Om meer te weten te komen over de Portugees-Thaise geschiedenis is het Baan Kudichin Museum de juiste plaats. Gevestigd in een “normaal” huis is er op de begane grond een koffieshop, maar op de tweede verdieping wordt het duidelijk hoe de gemeenschap van Kudichin na de oorlog rondom Ayutthaya tot stand gekomen is. Veel mooie afbeeldingen en ook allerlei voorwerpen, die nog uit de oude tijd stammen. Het museum heeft een eigen website, waar u meer informatie vindt.

Portugese restaurants

Nou nee, echte Portugese restaurants zijn er niet, maar enkele koffieshops en kleine restaurantjes proberen wel een vleugje Portugal in sommige gerechten te verwerken. Zo is er Baan Sakulthong, dat naast Thaise gerechten als een hoofdgerecht “kanom jeen” in Portugese stijl serveert. Het is een noedelgerecht, waarbij rijstvermicelli bedekt wordt met kipgehakt in rode curry en gemixed met cocoscream.

Tenslotte

Kudichin is leuk voor een (halve) dagtocht. Op Internet vindt u veel informatie over de wijk en hoe u er het beste kunt komen. Ik ben er zelf nog niet geweest, maar zodra ik weet, dat er Fadomuziek te beluisteren valt, reis ik meteen af.

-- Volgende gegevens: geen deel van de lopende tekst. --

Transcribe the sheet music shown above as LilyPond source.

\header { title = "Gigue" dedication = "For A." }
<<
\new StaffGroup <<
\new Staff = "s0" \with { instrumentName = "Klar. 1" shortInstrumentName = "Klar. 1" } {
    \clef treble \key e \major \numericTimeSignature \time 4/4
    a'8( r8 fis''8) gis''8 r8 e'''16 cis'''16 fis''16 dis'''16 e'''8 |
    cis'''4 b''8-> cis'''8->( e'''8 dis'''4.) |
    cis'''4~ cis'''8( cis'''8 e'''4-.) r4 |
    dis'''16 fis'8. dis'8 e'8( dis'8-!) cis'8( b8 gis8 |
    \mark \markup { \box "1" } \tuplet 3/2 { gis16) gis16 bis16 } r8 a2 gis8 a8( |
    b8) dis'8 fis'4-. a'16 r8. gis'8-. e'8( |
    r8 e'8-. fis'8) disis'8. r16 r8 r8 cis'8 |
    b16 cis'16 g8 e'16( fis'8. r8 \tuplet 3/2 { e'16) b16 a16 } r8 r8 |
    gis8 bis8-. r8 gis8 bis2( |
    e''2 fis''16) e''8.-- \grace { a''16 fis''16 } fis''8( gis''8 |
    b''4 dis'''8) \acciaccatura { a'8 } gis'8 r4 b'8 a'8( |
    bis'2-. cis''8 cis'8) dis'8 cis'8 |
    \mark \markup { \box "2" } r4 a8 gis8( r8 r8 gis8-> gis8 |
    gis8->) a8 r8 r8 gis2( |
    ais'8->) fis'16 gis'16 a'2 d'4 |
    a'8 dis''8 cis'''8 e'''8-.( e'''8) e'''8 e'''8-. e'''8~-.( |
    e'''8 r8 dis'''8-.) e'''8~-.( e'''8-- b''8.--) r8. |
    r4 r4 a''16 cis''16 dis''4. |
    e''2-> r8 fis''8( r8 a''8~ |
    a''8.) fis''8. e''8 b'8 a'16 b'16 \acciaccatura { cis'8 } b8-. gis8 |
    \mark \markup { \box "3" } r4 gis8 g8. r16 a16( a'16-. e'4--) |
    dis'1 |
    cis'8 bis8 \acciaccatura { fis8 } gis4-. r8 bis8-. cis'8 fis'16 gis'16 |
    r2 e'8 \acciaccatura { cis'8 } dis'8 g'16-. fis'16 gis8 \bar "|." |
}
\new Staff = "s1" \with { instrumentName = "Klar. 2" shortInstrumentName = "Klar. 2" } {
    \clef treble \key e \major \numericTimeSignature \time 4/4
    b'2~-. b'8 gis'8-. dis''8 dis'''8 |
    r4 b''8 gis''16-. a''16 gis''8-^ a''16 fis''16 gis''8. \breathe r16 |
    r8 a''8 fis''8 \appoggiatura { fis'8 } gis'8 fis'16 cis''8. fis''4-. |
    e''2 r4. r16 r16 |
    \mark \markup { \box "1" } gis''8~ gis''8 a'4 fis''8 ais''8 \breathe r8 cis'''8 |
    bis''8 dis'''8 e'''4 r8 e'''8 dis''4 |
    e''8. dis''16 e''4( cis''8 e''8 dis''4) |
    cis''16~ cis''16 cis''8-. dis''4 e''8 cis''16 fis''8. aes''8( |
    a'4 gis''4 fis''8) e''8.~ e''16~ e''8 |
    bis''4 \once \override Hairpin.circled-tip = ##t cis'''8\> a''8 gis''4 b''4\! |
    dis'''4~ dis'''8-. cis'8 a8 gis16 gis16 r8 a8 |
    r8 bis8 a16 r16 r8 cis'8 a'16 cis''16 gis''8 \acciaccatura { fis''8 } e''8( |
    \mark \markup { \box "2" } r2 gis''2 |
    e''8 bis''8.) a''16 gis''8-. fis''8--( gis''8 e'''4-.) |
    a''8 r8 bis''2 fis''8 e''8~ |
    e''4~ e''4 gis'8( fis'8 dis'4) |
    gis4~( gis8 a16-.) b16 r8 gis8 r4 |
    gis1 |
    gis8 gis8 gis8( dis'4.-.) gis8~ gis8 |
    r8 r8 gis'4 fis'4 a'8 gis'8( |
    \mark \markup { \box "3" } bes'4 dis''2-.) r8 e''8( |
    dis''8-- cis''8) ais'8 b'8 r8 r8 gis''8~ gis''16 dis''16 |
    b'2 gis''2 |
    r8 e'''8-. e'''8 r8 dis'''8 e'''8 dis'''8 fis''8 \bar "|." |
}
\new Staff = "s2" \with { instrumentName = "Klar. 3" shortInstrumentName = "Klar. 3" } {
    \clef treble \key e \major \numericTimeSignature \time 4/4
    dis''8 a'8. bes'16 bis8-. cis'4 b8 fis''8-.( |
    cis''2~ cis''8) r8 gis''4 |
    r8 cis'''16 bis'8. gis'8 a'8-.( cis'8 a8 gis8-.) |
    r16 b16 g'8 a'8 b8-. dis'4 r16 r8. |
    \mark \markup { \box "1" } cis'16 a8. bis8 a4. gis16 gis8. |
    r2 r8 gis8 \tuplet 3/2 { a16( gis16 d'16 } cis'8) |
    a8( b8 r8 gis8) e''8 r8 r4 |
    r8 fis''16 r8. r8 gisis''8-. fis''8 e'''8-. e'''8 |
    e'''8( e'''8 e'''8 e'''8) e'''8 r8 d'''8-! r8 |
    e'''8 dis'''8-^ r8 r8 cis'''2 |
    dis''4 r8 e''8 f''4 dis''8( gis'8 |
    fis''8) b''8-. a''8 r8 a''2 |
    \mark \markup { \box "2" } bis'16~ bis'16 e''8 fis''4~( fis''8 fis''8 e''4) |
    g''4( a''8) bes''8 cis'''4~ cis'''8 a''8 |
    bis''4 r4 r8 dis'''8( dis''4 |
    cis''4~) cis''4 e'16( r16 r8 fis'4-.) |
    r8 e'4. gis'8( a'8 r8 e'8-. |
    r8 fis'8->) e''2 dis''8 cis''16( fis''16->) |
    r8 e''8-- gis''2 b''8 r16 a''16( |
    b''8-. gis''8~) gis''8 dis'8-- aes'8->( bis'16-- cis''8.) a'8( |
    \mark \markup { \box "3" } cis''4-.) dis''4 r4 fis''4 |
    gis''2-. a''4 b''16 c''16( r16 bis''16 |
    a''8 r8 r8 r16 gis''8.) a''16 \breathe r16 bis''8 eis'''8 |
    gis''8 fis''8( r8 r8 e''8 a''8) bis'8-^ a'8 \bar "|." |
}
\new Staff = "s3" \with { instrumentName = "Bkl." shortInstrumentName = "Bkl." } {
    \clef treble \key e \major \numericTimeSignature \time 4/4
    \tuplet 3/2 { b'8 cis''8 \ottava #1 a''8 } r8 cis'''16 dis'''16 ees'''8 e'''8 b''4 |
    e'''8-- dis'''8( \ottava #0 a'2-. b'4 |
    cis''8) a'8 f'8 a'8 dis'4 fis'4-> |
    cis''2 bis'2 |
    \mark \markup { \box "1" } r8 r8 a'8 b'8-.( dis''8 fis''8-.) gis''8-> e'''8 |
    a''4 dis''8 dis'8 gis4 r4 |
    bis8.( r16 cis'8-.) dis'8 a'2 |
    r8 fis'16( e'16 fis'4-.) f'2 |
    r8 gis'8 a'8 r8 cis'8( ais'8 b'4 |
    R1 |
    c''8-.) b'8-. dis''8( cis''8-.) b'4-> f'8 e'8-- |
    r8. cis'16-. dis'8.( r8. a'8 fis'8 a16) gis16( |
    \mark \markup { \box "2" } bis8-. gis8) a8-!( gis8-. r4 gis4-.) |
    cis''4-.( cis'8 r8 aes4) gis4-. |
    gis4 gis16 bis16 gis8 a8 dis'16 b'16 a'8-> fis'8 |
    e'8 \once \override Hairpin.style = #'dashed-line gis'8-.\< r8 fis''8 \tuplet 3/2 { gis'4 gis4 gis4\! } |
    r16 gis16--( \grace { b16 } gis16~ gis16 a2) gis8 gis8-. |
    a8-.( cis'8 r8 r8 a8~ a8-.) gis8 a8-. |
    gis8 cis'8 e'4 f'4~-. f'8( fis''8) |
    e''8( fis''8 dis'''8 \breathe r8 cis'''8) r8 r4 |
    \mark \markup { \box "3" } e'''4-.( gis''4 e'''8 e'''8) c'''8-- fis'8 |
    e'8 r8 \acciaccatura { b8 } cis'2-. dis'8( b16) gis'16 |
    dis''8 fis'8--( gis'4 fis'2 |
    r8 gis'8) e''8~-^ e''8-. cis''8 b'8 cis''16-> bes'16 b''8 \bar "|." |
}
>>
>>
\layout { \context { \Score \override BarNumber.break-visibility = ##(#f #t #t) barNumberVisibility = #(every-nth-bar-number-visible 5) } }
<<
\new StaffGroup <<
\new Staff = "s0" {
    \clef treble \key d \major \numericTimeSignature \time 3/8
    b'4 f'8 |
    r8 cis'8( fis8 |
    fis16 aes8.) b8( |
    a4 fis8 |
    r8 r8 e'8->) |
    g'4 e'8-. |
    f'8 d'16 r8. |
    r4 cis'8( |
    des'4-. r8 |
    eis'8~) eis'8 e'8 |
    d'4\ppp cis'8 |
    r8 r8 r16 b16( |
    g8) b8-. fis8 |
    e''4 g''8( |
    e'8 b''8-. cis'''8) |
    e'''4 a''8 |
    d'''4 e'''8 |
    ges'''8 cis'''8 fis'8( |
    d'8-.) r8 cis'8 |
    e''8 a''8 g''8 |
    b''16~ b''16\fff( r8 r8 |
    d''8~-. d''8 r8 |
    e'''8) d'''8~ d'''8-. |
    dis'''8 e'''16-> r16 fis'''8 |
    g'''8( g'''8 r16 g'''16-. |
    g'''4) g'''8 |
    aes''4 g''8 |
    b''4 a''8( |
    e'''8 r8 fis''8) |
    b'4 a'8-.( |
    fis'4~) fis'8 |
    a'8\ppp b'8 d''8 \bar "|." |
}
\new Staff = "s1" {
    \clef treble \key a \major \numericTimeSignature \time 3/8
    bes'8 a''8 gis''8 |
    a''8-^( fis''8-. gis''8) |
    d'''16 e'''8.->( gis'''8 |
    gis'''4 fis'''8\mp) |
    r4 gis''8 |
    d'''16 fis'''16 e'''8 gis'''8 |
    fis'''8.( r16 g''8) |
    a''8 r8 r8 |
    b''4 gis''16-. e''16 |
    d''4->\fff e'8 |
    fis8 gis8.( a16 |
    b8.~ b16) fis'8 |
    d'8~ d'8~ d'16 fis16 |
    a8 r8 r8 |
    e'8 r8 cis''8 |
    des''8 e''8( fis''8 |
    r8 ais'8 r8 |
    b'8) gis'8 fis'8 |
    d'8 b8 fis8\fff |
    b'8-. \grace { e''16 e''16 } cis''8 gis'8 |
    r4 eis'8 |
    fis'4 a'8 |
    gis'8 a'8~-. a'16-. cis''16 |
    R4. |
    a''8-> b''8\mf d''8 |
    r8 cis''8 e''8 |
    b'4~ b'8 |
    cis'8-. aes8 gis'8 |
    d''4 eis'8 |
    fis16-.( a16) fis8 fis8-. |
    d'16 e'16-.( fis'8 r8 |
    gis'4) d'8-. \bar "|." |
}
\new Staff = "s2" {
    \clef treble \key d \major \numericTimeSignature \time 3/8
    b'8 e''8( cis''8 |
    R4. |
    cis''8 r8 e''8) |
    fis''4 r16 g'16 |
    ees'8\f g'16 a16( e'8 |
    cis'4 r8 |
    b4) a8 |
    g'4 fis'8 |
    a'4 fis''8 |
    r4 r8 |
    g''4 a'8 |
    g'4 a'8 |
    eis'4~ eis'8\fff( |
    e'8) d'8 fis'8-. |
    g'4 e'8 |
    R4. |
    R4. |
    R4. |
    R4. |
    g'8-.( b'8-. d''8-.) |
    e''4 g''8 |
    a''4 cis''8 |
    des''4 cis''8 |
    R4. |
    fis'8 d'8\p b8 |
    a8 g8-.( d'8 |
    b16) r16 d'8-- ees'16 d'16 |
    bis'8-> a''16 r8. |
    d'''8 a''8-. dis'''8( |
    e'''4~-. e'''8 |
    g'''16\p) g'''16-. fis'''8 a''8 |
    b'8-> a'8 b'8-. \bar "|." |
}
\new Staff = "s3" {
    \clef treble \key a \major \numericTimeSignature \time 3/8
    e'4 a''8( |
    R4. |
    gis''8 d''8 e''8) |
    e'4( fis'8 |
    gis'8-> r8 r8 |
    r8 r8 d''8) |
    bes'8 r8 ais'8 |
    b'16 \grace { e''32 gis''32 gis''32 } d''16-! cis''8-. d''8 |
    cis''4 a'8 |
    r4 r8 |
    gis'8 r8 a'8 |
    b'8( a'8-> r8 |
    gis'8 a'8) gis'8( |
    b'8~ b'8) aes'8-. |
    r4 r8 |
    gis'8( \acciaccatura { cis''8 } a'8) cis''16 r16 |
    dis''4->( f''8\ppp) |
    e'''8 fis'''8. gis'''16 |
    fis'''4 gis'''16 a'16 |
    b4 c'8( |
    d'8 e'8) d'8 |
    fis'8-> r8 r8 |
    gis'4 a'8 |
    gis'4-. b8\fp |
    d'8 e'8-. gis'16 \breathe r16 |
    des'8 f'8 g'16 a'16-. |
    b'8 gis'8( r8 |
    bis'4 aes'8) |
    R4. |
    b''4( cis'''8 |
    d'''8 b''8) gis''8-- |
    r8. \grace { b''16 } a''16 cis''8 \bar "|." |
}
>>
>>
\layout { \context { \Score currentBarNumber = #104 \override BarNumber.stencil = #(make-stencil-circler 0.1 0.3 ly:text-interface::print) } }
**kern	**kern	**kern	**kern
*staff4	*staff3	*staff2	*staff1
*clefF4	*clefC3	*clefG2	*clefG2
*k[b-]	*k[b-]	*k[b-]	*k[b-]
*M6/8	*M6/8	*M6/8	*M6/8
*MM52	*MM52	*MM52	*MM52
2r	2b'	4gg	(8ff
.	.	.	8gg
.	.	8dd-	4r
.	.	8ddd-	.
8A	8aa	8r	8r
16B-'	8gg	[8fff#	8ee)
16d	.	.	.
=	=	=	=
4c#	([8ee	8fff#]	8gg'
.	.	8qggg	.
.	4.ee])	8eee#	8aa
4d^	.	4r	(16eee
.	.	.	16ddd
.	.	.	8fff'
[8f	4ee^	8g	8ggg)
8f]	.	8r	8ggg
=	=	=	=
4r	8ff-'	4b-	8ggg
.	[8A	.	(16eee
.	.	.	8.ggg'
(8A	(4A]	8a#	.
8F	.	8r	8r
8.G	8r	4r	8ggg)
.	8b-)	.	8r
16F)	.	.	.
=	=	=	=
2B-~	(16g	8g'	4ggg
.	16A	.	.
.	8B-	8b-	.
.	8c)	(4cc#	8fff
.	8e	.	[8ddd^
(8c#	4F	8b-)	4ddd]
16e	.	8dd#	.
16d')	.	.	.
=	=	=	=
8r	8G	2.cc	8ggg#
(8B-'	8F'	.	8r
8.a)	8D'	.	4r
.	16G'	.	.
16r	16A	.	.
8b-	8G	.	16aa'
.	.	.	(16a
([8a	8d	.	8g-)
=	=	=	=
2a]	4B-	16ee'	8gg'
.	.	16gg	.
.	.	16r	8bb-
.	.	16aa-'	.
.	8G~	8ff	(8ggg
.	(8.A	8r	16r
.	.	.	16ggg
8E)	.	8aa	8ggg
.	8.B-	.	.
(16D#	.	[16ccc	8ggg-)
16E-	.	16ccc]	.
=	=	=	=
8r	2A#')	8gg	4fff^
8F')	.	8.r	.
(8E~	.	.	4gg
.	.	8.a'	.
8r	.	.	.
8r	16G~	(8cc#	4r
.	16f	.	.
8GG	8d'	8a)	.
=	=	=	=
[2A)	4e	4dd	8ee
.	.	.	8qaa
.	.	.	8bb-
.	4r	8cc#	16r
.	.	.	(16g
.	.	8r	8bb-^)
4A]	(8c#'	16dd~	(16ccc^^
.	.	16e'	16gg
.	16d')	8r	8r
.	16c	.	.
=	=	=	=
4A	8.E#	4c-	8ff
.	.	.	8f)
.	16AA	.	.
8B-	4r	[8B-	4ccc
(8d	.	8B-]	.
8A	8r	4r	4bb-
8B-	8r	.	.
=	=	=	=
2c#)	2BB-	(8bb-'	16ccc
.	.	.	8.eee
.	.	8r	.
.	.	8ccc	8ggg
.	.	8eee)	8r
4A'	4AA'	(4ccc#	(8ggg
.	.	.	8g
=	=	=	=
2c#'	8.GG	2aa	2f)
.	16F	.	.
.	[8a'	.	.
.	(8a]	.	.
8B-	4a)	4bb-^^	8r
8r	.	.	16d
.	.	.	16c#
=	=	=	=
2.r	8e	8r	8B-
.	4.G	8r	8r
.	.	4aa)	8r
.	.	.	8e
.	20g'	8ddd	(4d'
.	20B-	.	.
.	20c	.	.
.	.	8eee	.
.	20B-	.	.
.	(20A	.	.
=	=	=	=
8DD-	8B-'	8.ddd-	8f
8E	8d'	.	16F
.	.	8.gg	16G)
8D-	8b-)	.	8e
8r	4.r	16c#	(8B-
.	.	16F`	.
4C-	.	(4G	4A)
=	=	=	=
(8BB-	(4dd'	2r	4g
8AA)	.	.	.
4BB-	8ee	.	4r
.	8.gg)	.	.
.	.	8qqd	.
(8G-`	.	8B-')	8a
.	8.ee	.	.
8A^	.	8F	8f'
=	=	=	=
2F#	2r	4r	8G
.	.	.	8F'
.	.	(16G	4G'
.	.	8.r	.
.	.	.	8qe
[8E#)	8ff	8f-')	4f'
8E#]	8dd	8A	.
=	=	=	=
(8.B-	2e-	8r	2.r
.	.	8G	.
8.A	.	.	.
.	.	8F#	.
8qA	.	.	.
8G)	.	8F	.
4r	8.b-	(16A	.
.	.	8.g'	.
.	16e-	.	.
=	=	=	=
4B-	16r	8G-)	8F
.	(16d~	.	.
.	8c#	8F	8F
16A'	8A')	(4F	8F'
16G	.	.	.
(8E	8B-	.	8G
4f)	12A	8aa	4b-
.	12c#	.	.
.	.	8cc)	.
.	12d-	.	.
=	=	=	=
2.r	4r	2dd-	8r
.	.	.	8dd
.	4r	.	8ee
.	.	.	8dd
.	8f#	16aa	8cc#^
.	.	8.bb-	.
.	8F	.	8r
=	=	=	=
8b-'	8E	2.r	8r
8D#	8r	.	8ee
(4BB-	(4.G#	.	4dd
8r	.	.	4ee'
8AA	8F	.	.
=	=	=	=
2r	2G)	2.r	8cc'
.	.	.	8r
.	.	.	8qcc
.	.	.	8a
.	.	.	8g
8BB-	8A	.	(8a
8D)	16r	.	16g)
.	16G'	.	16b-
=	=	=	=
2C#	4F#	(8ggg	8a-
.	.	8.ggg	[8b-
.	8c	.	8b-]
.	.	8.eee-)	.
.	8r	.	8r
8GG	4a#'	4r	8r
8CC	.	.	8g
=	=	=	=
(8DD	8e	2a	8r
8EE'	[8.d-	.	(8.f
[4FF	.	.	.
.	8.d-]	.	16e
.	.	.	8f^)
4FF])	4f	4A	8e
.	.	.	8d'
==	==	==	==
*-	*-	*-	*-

Hieronder een leuke video, waar u kunt zien hoe een dagtocht kan worden gemaakt:

10 reacties op “Kudichin, een vleugje Portugal in Bangkok”

  1. Tino Kuis zegt op

    Wel, een prachtig verhaal, Gringo, wat laat zien hoe gevarieerd die Thaise cultuur is. Je hebt het prima beschreven.
    Ik heb die wijk een paar jaar geleden bezocht. Op de kaart zie je het pontje dat je voor 5 bath overzet naar de andere kant. Ik bezocht die koffieshops en het kleine museum daar boven en sprak met de eigenaresse. Zij vertelde over haar voorouders, Portugezen, moslims, Europeanen en Thais. Het is heerlijk om door die steegjes te wandelen. Interessanter dan Wat Arun of de Grand Palace. Lekker rustig ook. Het echte Thailand, zeg ik altijd….

    • Rob zegt op

      Zie mijn reactie, Tino. Ik ben het met je eens en noem je ook even in mijn reactie.

  2. Theiweert zegt op

    Zeker leuk om een bezoek te brengen als ik weer wandelvrienden over heb. Bedankt.

  3. Rob zegt op

    Bij toeval heb ik deze buurt ontdekt in 2012. Ik ben in deze wijk diverse malen geweest om rond te struinen in de kleine sluip-door-kruip-door-straatjes. Opvallend zijn ook de afbeeldingen op de voordeuren met christelijke teksten zoals b.v. ” I can do everything through Him who gives me strength ” (Jezus Christus wordt hier bedoeld) of ” God’s blessings be yours every day “. Van deze voordeuren heb ik een paar leuke foto’s gemaakt. Ook street art schilderingen kom je hier tegen op muren.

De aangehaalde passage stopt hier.